I found some cool folks at Ace Hardware who were willing to do the unusual re-screening for the door and some windows.  Some more cool folks at Black's Glass custom-made a replacement window for one that was missing.  Some more cool folks at RV Land sealed up all the leaky seams in the aluminum shell and got the brake light wiring in order.  After April repaired the interior wood damage, I repainted the interior (at least the parts that had already been painted-- I left the beautiful birch intact.)


And then my man, Ian, put in new flooring.  He is truly a handy man (he paid his way through college with construction work, tile and linoleum installation work, and "rubber dam bladder" work, but that's another story... oh, and he played with Legos fairly obsessively as a kid, which was a solid foundation for his future handyman endeavors.  We have some of his correspondence with the Lego company, dated 1982, on his office wall, actually.) But I digress! 

So, Ian installed this marmoleum flooring (which is very similar to original, old-fashioned linoleum-- super-soft on your feet, all-natural, made with real linseed oil and natural fibers.) We had scraps left over from our house's kitchen and bathroom flooring-- "relaxing lagoon" is the color's name.  We pieced it together and barely had enough to cover the tiny floor plan, but it worked!  This stuff is notoriously hard to work with, even on straightforward jobs in large spaces in houses.... and Ian was working with this teeny, odd floor plan inside my trailer.  But it turned out incredible!  I love it so much (and Ian so much).

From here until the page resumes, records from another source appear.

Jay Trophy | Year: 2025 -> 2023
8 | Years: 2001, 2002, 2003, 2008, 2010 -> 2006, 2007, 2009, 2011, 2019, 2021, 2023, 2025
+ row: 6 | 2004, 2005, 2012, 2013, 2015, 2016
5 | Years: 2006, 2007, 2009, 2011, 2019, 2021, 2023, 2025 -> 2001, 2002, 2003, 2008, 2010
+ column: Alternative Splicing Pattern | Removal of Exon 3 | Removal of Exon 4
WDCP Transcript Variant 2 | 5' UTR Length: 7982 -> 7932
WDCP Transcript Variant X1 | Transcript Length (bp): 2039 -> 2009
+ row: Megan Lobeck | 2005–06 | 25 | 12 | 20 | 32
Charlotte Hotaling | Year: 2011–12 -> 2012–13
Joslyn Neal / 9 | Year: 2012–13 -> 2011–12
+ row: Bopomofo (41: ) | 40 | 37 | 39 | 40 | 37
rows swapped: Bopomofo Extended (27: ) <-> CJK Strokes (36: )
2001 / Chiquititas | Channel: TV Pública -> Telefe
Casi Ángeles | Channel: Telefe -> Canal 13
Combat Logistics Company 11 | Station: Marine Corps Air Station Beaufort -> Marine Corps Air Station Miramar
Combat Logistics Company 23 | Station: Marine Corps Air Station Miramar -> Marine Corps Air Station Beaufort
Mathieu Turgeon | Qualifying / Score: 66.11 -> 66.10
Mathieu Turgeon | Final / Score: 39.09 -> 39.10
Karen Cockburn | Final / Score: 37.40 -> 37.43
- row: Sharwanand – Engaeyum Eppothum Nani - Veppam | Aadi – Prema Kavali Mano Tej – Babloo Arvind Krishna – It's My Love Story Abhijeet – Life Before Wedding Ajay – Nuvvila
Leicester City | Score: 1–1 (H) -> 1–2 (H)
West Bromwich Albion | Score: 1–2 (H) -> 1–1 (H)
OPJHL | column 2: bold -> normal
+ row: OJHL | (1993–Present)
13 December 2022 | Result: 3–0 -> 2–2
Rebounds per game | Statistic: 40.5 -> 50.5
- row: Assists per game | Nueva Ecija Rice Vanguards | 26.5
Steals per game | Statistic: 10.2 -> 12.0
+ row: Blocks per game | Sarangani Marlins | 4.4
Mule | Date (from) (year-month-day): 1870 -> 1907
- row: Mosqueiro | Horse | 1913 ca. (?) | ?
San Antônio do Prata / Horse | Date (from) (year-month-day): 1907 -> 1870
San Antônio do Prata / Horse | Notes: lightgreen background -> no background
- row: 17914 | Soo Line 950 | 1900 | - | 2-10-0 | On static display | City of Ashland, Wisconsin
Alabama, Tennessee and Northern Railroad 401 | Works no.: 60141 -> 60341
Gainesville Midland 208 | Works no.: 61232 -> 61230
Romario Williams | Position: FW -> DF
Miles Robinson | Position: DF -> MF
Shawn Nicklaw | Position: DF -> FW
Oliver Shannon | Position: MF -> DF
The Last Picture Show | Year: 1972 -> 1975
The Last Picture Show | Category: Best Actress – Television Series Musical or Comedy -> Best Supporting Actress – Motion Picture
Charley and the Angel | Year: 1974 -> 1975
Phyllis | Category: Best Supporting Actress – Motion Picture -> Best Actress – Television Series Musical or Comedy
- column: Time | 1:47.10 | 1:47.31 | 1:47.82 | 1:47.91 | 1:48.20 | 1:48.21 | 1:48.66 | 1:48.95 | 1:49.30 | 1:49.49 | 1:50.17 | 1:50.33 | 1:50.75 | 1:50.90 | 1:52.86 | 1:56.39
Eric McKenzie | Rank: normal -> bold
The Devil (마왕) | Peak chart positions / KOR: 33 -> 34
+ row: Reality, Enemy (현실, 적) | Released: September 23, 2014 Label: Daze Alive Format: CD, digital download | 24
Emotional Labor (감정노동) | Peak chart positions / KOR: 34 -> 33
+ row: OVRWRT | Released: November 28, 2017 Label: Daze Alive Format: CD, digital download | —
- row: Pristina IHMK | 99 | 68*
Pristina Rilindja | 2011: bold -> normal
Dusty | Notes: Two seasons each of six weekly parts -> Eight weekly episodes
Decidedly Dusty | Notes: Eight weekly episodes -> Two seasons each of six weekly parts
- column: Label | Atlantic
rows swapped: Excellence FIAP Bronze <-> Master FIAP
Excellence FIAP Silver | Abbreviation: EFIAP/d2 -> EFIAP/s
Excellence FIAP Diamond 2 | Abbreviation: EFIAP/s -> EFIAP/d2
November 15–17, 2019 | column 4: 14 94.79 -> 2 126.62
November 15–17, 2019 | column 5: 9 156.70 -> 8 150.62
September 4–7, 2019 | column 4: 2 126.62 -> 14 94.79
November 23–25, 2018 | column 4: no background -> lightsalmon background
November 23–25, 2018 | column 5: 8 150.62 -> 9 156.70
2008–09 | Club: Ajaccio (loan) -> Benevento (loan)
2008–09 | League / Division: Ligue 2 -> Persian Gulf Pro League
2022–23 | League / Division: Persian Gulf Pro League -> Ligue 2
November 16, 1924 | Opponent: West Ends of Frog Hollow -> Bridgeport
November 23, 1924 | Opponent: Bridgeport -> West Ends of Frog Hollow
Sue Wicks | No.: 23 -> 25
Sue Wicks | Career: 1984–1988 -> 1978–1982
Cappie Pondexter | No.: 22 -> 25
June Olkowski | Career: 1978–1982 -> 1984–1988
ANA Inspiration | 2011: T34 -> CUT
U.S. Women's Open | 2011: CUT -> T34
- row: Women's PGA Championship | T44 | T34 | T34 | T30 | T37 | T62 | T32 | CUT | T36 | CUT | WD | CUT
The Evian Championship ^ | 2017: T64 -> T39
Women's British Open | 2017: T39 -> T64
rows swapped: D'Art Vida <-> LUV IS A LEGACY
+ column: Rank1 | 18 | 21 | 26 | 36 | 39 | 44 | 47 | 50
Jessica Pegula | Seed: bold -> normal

So let's see, then I put some wallpaper swatches on the fridge and pipe (from Spoonflower, which has quirky, artsy, indie designs in wallpaper and fabric).  I sewed some bunting and pillows, and gathered up some old quilts from my grandmother.  I cut curtains from vintage tea towels and tablecloths that I'd collected from flea markets over the years.  I found a couple 1950s and 60s sconce lights on Etsy that we hung on the walls. Ian did some wiring to make them work (and still has a little more wiring to do.) 


 There were already narrow black racking stripe decals on the exterior, but they were peeling off.  We put on a new turquoise stripe on one side, and plan to put one on the other side, too.  I'm going to string those old pink lights on the outside for the holidays and make it look festive. 

 

This side still needs some razzamatazz!

 

 I also have some more decorating things I want to do here and there... which will be an ongoing project.

 

 The trailer's new life is our family's tech-free creative space.  Lil Dude and I read books together on the bed at night, and it is SO INSANELY COZY!  Sometimes we eat family dinners at the trailer table and then for dessert, have marshmallows roasted over the little fire pit in our back yard.  And I'm starting to invite friends over for tea and book-conversing.  (Writer friend Todd Mitchell just came over to my trailer the other day, and we talked about his amazing new work-in-progress.)

We're also going to use it for art projects... we're now on a junk-robot kick, and have just spray-painted 25 Altoid tins (from our stash of, like, 100, in the basement.)  Soon they will be re-birthed as robots (inspired by good wabi-sabi friend Les Sunde, who I wrote about here)... I'll do a post on our robots soon.

And I'm getting ready to go over copy-edits for The Impossible Caravan in here... which is fitting, since English-speakers outside the US usually refer to camper-trailers as "caravans." :-)


Would you like to see some icky before pictures?  Brace yourself!






 If you haven't yet seen pics of the before-before pics, meaning how it looked when it was my full-time writing studio, before the water damage, there's a tour here.  I wrote several of my books in this set-up:  Star in the Forest, The Indigo Notebook, and The Ruby Notebook.  Here's what it used to look like:


I hope you enjoyed seeing these trailer transformations!  In a future post, I'll show you nighttime pics of our bedtime story reading so you can experience the INSANE COZINESS for yourself!  Also, I'm deciding on my sweet lil rig's official name... so once I decide and put the decal on the side, I'll share it with you.